(Recorded data)
------
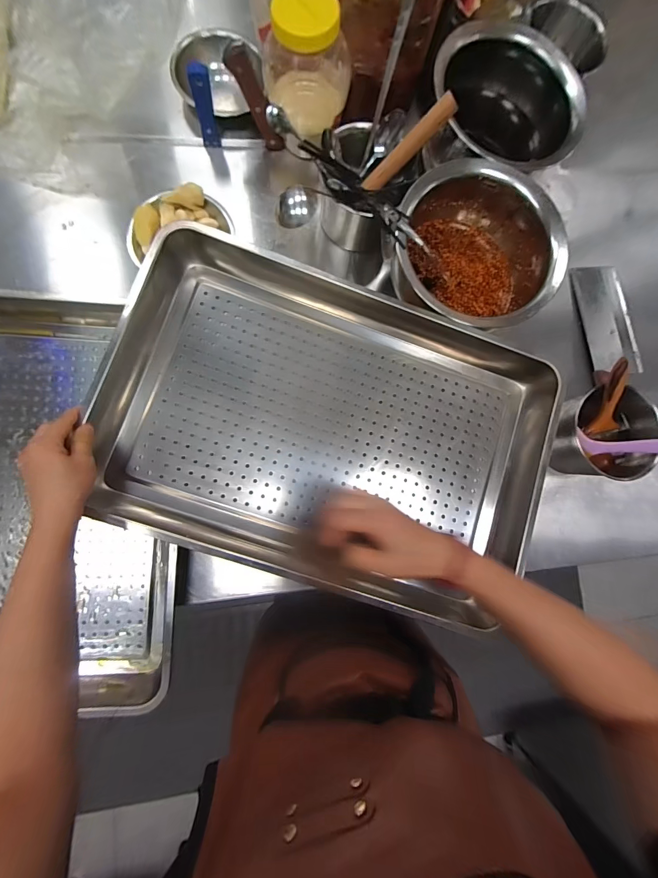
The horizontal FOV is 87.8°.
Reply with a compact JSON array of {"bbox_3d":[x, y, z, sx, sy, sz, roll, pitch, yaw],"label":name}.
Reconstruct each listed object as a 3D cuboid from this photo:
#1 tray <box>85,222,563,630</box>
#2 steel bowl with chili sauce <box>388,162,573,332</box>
[{"bbox_3d":[0.002,-0.019,0.466,0.574,0.068,0.399,17,84,-5],"label":"tray"},{"bbox_3d":[0.215,-0.285,0.538,0.249,0.110,0.242,2,84,-7],"label":"steel bowl with chili sauce"}]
------
_What is being asked_
Verbatim transcription needed, from the opening line of the entries above through the line containing "#1 tray <box>85,222,563,630</box>"; pictures do not belong in it.

_Result for this task_
The horizontal FOV is 87.8°.
Reply with a compact JSON array of {"bbox_3d":[x, y, z, sx, sy, sz, roll, pitch, yaw],"label":name}.
Reconstruct each listed object as a 3D cuboid from this photo:
#1 tray <box>85,222,563,630</box>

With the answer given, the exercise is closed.